+++ TESTO IN ESAME +++
Se il racconto della fuga dovesse seguire una sequenza temporale lineare, risulterebbe monotono e claustrofobico. Invece ogni capitolo ha, come titolo, una data e il luogo dell’azione (per dare un’idea, uno è “Ottobre 1989. Prigione pubblica di Santiago, tunnel, quarantacinque metri”), e il tempo si sposta, avanti e indietro, tra il 1986 e il 1990 inoltrato. Conosciamo i carcerati, la loro lotta per ottenere il riconoscimento di prigionieri politici con celle separate da quelle dei delinquenti comuni, ascoltiamo le discussioni prima della decisione per un piano di fuga: un’azione è meglio dell’attesa passiva, anche se fosse soltanto per mostrare una caparbia opposizione. È stupefacente leggere di come Manuel, Miguel, Hugo e gli altri abbiano risolto i problemi pratici dell’impresa dello scavo del tunnel, dell’aerazione mano a mano che si spingevano più avanti nel cunicolo soffocante, di come trasportare indietro la terra rimossa e soprattutto di dove metterla. Un’impresa eroica, i disegni illustrativi ci lasciano ammirati. E poi, di chi fidarsi? tutti hanno già provato la tortura e sanno che resistere può andare al di là delle forze umane. Inframmezzati ai capitoli degli scavi, degli incontri dei prigionieri con i famigliari (nasce un amore, uno di loro diventerà padre), ci sono i capitoli del dopo-fuga con il giudice che ha l’incarico di indagare sulle responsabilità della fuga ed è sottoposto a pressioni e ricatti, anche se il regime di Pinochet è prossimo alla fine.
Un libro da leggere, con la tensione di un thriller. Con qualcosa di più che in un thriller.
+++ DATI FORNITI +++
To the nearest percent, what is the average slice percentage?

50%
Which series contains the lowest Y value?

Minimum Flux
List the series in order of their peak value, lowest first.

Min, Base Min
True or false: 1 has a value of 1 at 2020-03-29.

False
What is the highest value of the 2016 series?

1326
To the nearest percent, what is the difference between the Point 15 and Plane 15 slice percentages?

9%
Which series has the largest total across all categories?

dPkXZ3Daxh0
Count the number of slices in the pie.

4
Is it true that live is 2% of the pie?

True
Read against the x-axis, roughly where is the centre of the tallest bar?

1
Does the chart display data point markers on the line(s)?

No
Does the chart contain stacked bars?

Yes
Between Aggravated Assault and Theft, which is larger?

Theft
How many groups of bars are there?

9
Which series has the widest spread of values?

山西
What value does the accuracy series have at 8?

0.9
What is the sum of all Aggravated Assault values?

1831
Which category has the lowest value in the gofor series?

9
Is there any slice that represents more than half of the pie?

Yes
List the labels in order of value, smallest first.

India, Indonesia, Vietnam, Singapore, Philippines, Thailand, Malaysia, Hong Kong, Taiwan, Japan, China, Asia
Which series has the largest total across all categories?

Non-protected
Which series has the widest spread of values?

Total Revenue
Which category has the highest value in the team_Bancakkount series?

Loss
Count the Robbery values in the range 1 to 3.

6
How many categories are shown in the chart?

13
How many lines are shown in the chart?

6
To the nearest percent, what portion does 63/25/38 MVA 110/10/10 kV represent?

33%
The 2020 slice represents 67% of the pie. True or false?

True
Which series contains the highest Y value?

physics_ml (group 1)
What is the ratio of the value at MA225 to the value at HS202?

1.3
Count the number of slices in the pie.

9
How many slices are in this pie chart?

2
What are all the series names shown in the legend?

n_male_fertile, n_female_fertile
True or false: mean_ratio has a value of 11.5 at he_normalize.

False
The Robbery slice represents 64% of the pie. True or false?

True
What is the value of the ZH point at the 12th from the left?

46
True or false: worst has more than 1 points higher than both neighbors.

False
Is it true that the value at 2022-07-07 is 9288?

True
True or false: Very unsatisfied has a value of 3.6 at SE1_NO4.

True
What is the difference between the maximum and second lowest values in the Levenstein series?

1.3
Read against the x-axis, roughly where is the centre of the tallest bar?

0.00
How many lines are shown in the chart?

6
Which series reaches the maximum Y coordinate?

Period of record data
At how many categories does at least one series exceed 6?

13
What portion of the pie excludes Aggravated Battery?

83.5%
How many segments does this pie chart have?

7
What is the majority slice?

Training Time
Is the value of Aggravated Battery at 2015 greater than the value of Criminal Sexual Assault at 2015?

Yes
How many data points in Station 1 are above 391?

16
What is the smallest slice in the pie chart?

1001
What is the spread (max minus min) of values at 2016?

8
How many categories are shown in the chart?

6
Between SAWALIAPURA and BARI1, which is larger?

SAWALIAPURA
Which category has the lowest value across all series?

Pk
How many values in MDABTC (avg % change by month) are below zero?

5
+++
DOMANDE:
(A) Per favore, elenca i nomi dei carcerati citati nel testo sulla fuga dal carcere.
(B) Scrivi il seguito del testo sulla fuga dal carcere, ripartendo dopo la sua ultima frase.
I record non hanno alcun rapporto con il testo sulla fuga dal carcere.

RISULTATI:
(A) Manuel, Miguel, Hugo

(B)
Anne Proenza, Teo Saavedra - Gli evasi di Santiago
Titolo originale: Les Évadés de Santiago
Traduzione di Sara Puggioni
pagg. 259, 17,90 € - Edizioni Angelo Colla 2011
ISBN 978-88-8952765-8
Gli autori
02 settembre 2011 | Di Marilia Piccone |
All'alba del 30 gennaio 1990, una notizia incredibile sveglia Santiago del Cile: durante la notte, quarantanove prigionieri politici sono evasi dalla prigione pubblica, facendosi beffe della famigerata polizia di Pinochet. Nessuna violenza, nessun colpo di pistola: i detenuti se la sono svignata uno dopo l'altro attraverso lo stretto budello sotterraneo che loro stessi avevano scavato sotto la prigione, lavorando senza sosta per un anno e mezzo. Vent'anni più tardi, gli stessi uomini, ancora in esilio, hanno deciso di raccontare la loro storia agli amici Anne Proenza e Teo Saavedra: i tanti piani elaborati e poi abbandonati, l'organizzazione impeccabile del lavoro, le incomprensioni politiche, la pazienza, gli stratagemmi, le invenzioni, gli amici e gli amori là fuori e, soprattutto, un segreto da serbare... Il racconto alterna la suspense della preparazione e messa in atto della fuga alla storia dell'indagine condotta dal giudice incaricato di far luce sull'incredibile vicenda. Come sono andate veramente le cose? È possibile che un pugno di detenuti sia riuscito a scavare un tunnel lungo 60 metri e a nascondere 50 tonnellate di terra senza alcuna complicità? Una storia straordinariamente vera di forza interiore e di resistenza alla dittatura, raccontata con tono e ritmo degni dei migliori romanzi d'avventura o dei più famosi film d'azione. Prefazione di Olivier Duhamel.